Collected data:

-- Opening Marker --

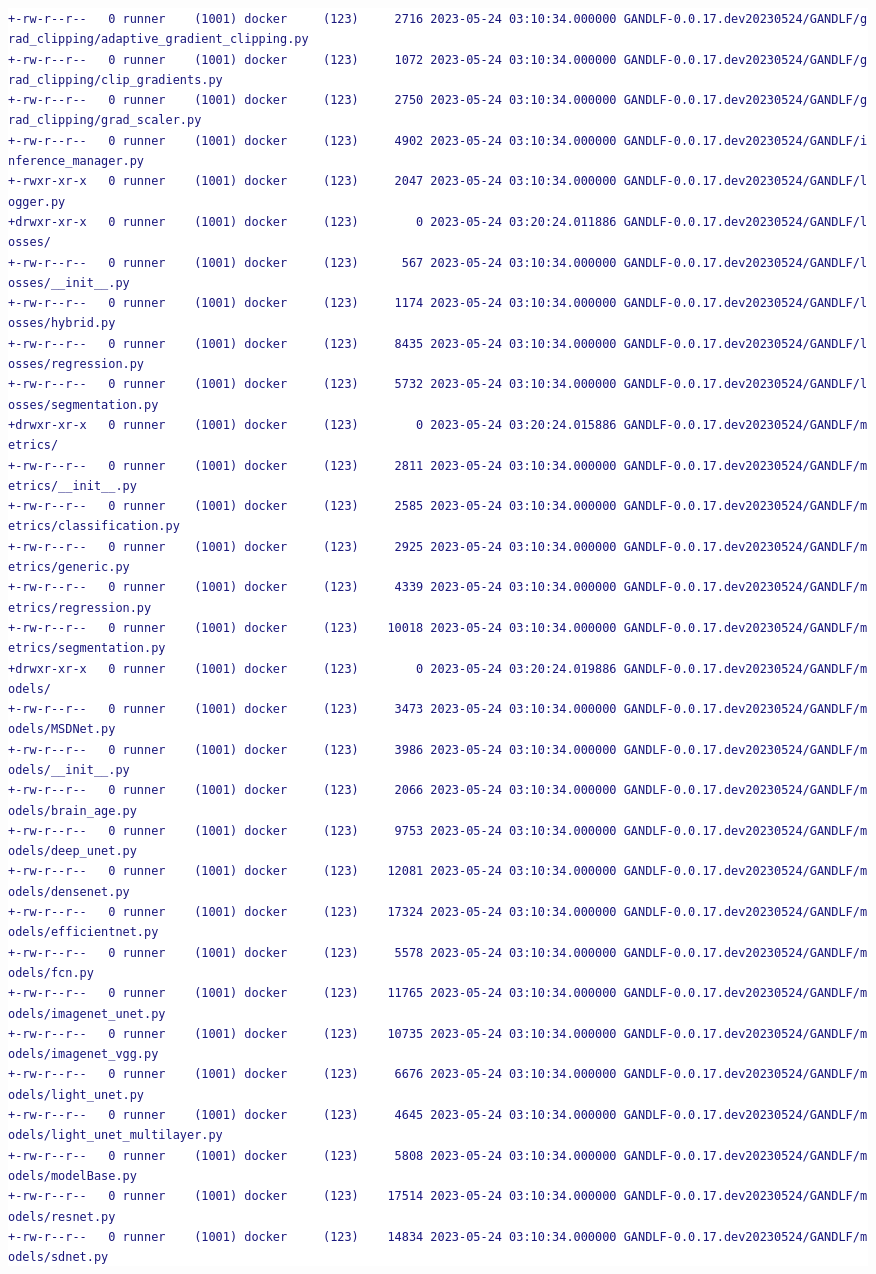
 ```diff
+-rw-r--r--   0 runner    (1001) docker     (123)     2716 2023-05-24 03:10:34.000000 GANDLF-0.0.17.dev20230524/GANDLF/grad_clipping/adaptive_gradient_clipping.py
+-rw-r--r--   0 runner    (1001) docker     (123)     1072 2023-05-24 03:10:34.000000 GANDLF-0.0.17.dev20230524/GANDLF/grad_clipping/clip_gradients.py
+-rw-r--r--   0 runner    (1001) docker     (123)     2750 2023-05-24 03:10:34.000000 GANDLF-0.0.17.dev20230524/GANDLF/grad_clipping/grad_scaler.py
+-rw-r--r--   0 runner    (1001) docker     (123)     4902 2023-05-24 03:10:34.000000 GANDLF-0.0.17.dev20230524/GANDLF/inference_manager.py
+-rwxr-xr-x   0 runner    (1001) docker     (123)     2047 2023-05-24 03:10:34.000000 GANDLF-0.0.17.dev20230524/GANDLF/logger.py
+drwxr-xr-x   0 runner    (1001) docker     (123)        0 2023-05-24 03:20:24.011886 GANDLF-0.0.17.dev20230524/GANDLF/losses/
+-rw-r--r--   0 runner    (1001) docker     (123)      567 2023-05-24 03:10:34.000000 GANDLF-0.0.17.dev20230524/GANDLF/losses/__init__.py
+-rw-r--r--   0 runner    (1001) docker     (123)     1174 2023-05-24 03:10:34.000000 GANDLF-0.0.17.dev20230524/GANDLF/losses/hybrid.py
+-rw-r--r--   0 runner    (1001) docker     (123)     8435 2023-05-24 03:10:34.000000 GANDLF-0.0.17.dev20230524/GANDLF/losses/regression.py
+-rw-r--r--   0 runner    (1001) docker     (123)     5732 2023-05-24 03:10:34.000000 GANDLF-0.0.17.dev20230524/GANDLF/losses/segmentation.py
+drwxr-xr-x   0 runner    (1001) docker     (123)        0 2023-05-24 03:20:24.015886 GANDLF-0.0.17.dev20230524/GANDLF/metrics/
+-rw-r--r--   0 runner    (1001) docker     (123)     2811 2023-05-24 03:10:34.000000 GANDLF-0.0.17.dev20230524/GANDLF/metrics/__init__.py
+-rw-r--r--   0 runner    (1001) docker     (123)     2585 2023-05-24 03:10:34.000000 GANDLF-0.0.17.dev20230524/GANDLF/metrics/classification.py
+-rw-r--r--   0 runner    (1001) docker     (123)     2925 2023-05-24 03:10:34.000000 GANDLF-0.0.17.dev20230524/GANDLF/metrics/generic.py
+-rw-r--r--   0 runner    (1001) docker     (123)     4339 2023-05-24 03:10:34.000000 GANDLF-0.0.17.dev20230524/GANDLF/metrics/regression.py
+-rw-r--r--   0 runner    (1001) docker     (123)    10018 2023-05-24 03:10:34.000000 GANDLF-0.0.17.dev20230524/GANDLF/metrics/segmentation.py
+drwxr-xr-x   0 runner    (1001) docker     (123)        0 2023-05-24 03:20:24.019886 GANDLF-0.0.17.dev20230524/GANDLF/models/
+-rw-r--r--   0 runner    (1001) docker     (123)     3473 2023-05-24 03:10:34.000000 GANDLF-0.0.17.dev20230524/GANDLF/models/MSDNet.py
+-rw-r--r--   0 runner    (1001) docker     (123)     3986 2023-05-24 03:10:34.000000 GANDLF-0.0.17.dev20230524/GANDLF/models/__init__.py
+-rw-r--r--   0 runner    (1001) docker     (123)     2066 2023-05-24 03:10:34.000000 GANDLF-0.0.17.dev20230524/GANDLF/models/brain_age.py
+-rw-r--r--   0 runner    (1001) docker     (123)     9753 2023-05-24 03:10:34.000000 GANDLF-0.0.17.dev20230524/GANDLF/models/deep_unet.py
+-rw-r--r--   0 runner    (1001) docker     (123)    12081 2023-05-24 03:10:34.000000 GANDLF-0.0.17.dev20230524/GANDLF/models/densenet.py
+-rw-r--r--   0 runner    (1001) docker     (123)    17324 2023-05-24 03:10:34.000000 GANDLF-0.0.17.dev20230524/GANDLF/models/efficientnet.py
+-rw-r--r--   0 runner    (1001) docker     (123)     5578 2023-05-24 03:10:34.000000 GANDLF-0.0.17.dev20230524/GANDLF/models/fcn.py
+-rw-r--r--   0 runner    (1001) docker     (123)    11765 2023-05-24 03:10:34.000000 GANDLF-0.0.17.dev20230524/GANDLF/models/imagenet_unet.py
+-rw-r--r--   0 runner    (1001) docker     (123)    10735 2023-05-24 03:10:34.000000 GANDLF-0.0.17.dev20230524/GANDLF/models/imagenet_vgg.py
+-rw-r--r--   0 runner    (1001) docker     (123)     6676 2023-05-24 03:10:34.000000 GANDLF-0.0.17.dev20230524/GANDLF/models/light_unet.py
+-rw-r--r--   0 runner    (1001) docker     (123)     4645 2023-05-24 03:10:34.000000 GANDLF-0.0.17.dev20230524/GANDLF/models/light_unet_multilayer.py
+-rw-r--r--   0 runner    (1001) docker     (123)     5808 2023-05-24 03:10:34.000000 GANDLF-0.0.17.dev20230524/GANDLF/models/modelBase.py
+-rw-r--r--   0 runner    (1001) docker     (123)    17514 2023-05-24 03:10:34.000000 GANDLF-0.0.17.dev20230524/GANDLF/models/resnet.py
+-rw-r--r--   0 runner    (1001) docker     (123)    14834 2023-05-24 03:10:34.000000 GANDLF-0.0.17.dev20230524/GANDLF/models/sdnet.py
```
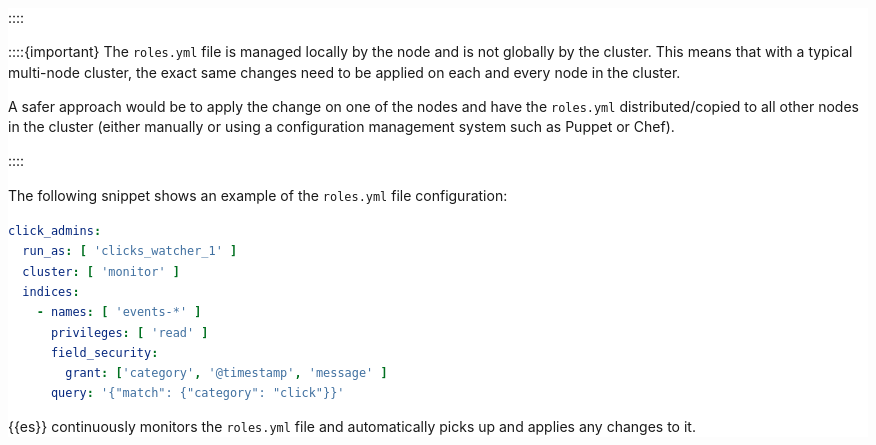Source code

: ::::


::::{important}
The `roles.yml` file is managed locally by the node and is not globally by the cluster. This means that with a typical multi-node cluster, the exact same changes need to be applied on each and every node in the cluster.

A safer approach would be to apply the change on one of the nodes and have the `roles.yml` distributed/copied to all other nodes in the cluster (either manually or using a configuration management system such as Puppet or Chef).

::::


The following snippet shows an example of the `roles.yml` file configuration:

```yaml
click_admins:
  run_as: [ 'clicks_watcher_1' ]
  cluster: [ 'monitor' ]
  indices:
    - names: [ 'events-*' ]
      privileges: [ 'read' ]
      field_security:
        grant: ['category', '@timestamp', 'message' ]
      query: '{"match": {"category": "click"}}'
```

{{es}} continuously monitors the `roles.yml` file and automatically picks up and applies any changes to it.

-- Closing Marker --

• **To do**
Give the records again exactly, pictures left out.

• **Problem solution**
 ```diff
+-rw-r--r--   0 runner    (1001) docker     (123)     2716 2023-05-24 03:10:34.000000 GANDLF-0.0.17.dev20230524/GANDLF/grad_clipping/adaptive_gradient_clipping.py
+-rw-r--r--   0 runner    (1001) docker     (123)     1072 2023-05-24 03:10:34.000000 GANDLF-0.0.17.dev20230524/GANDLF/grad_clipping/clip_gradients.py
+-rw-r--r--   0 runner    (1001) docker     (123)     2750 2023-05-24 03:10:34.000000 GANDLF-0.0.17.dev20230524/GANDLF/grad_clipping/grad_scaler.py
+-rw-r--r--   0 runner    (1001) docker     (123)     4902 2023-05-24 03:10:34.000000 GANDLF-0.0.17.dev20230524/GANDLF/inference_manager.py
+-rwxr-xr-x   0 runner    (1001) docker     (123)     2047 2023-05-24 03:10:34.000000 GANDLF-0.0.17.dev20230524/GANDLF/logger.py
+drwxr-xr-x   0 runner    (1001) docker     (123)        0 2023-05-24 03:20:24.011886 GANDLF-0.0.17.dev20230524/GANDLF/losses/
+-rw-r--r--   0 runner    (1001) docker     (123)      567 2023-05-24 03:10:34.000000 GANDLF-0.0.17.dev20230524/GANDLF/losses/__init__.py
+-rw-r--r--   0 runner    (1001) docker     (123)     1174 2023-05-24 03:10:34.000000 GANDLF-0.0.17.dev20230524/GANDLF/losses/hybrid.py
+-rw-r--r--   0 runner    (1001) docker     (123)     8435 2023-05-24 03:10:34.000000 GANDLF-0.0.17.dev20230524/GANDLF/losses/regression.py
+-rw-r--r--   0 runner    (1001) docker     (123)     5732 2023-05-24 03:10:34.000000 GANDLF-0.0.17.dev20230524/GANDLF/losses/segmentation.py
+drwxr-xr-x   0 runner    (1001) docker     (123)        0 2023-05-24 03:20:24.015886 GANDLF-0.0.17.dev20230524/GANDLF/metrics/
+-rw-r--r--   0 runner    (1001) docker     (123)     2811 2023-05-24 03:10:34.000000 GANDLF-0.0.17.dev20230524/GANDLF/metrics/__init__.py
+-rw-r--r--   0 runner    (1001) docker     (123)     2585 2023-05-24 03:10:34.000000 GANDLF-0.0.17.dev20230524/GANDLF/metrics/classification.py
+-rw-r--r--   0 runner    (1001) docker     (123)     2925 2023-05-24 03:10:34.000000 GANDLF-0.0.17.dev20230524/GANDLF/metrics/generic.py
+-rw-r--r--   0 runner    (1001) docker     (123)     4339 2023-05-24 03:10:34.000000 GANDLF-0.0.17.dev20230524/GANDLF/metrics/regression.py
+-rw-r--r--   0 runner    (1001) docker     (123)    10018 2023-05-24 03:10:34.000000 GANDLF-0.0.17.dev20230524/GANDLF/metrics/segmentation.py
+drwxr-xr-x   0 runner    (1001) docker     (123)        0 2023-05-24 03:20:24.019886 GANDLF-0.0.17.dev20230524/GANDLF/models/
+-rw-r--r--   0 runner    (1001) docker     (123)     3473 2023-05-24 03:10:34.000000 GANDLF-0.0.17.dev20230524/GANDLF/models/MSDNet.py
+-rw-r--r--   0 runner    (1001) docker     (123)     3986 2023-05-24 03:10:34.000000 GANDLF-0.0.17.dev20230524/GANDLF/models/__init__.py
+-rw-r--r--   0 runner    (1001) docker     (123)     2066 2023-05-24 03:10:34.000000 GANDLF-0.0.17.dev20230524/GANDLF/models/brain_age.py
+-rw-r--r--   0 runner    (1001) docker     (123)     9753 2023-05-24 03:10:34.000000 GANDLF-0.0.17.dev20230524/GANDLF/models/deep_unet.py
+-rw-r--r--   0 runner    (1001) docker     (123)    12081 2023-05-24 03:10:34.000000 GANDLF-0.0.17.dev20230524/GANDLF/models/densenet.py
+-rw-r--r--   0 runner    (1001) docker     (123)    17324 2023-05-24 03:10:34.000000 GANDLF-0.0.17.dev20230524/GANDLF/models/efficientnet.py
+-rw-r--r--   0 runner    (1001) docker     (123)     5578 2023-05-24 03:10:34.000000 GANDLF-0.0.17.dev20230524/GANDLF/models/fcn.py
+-rw-r--r--   0 runner    (1001) docker     (123)    11765 2023-05-24 03:10:34.000000 GANDLF-0.0.17.dev20230524/GANDLF/models/imagenet_unet.py
+-rw-r--r--   0 runner    (1001) docker     (123)    10735 2023-05-24 03:10:34.000000 GANDLF-0.0.17.dev20230524/GANDLF/models/imagenet_vgg.py
+-rw-r--r--   0 runner    (1001) docker     (123)     6676 2023-05-24 03:10:34.000000 GANDLF-0.0.17.dev20230524/GANDLF/models/light_unet.py
+-rw-r--r--   0 runner    (1001) docker     (123)     4645 2023-05-24 03:10:34.000000 GANDLF-0.0.17.dev20230524/GANDLF/models/light_unet_multilayer.py
+-rw-r--r--   0 runner    (1001) docker     (123)     5808 2023-05-24 03:10:34.000000 GANDLF-0.0.17.dev20230524/GANDLF/models/modelBase.py
+-rw-r--r--   0 runner    (1001) docker     (123)    17514 2023-05-24 03:10:34.000000 GANDLF-0.0.17.dev20230524/GANDLF/models/resnet.py
+-rw-r--r--   0 runner    (1001) docker     (123)    14834 2023-05-24 03:10:34.000000 GANDLF-0.0.17.dev20230524/GANDLF/models/sdnet.py
```
Source code

: ::::


::::{important}
The `roles.yml` file is managed locally by the node and is not globally by the cluster. This means that with a typical multi-node cluster, the exact same changes need to be applied on each and every node in the cluster.

A safer approach would be to apply the change on one of the nodes and have the `roles.yml` distributed/copied to all other nodes in the cluster (either manually or using a configuration management system such as Puppet or Chef).

::::


The following snippet shows an example of the `roles.yml` file configuration:

```yaml
click_admins:
  run_as: [ 'clicks_watcher_1' ]
  cluster: [ 'monitor' ]
  indices:
    - names: [ 'events-*' ]
      privileges: [ 'read' ]
      field_security:
        grant: ['category', '@timestamp', 'message' ]
      query: '{"match": {"category": "click"}}'
```

{{es}} continuously monitors the `roles.yml` file and automatically picks up and applies any changes to it.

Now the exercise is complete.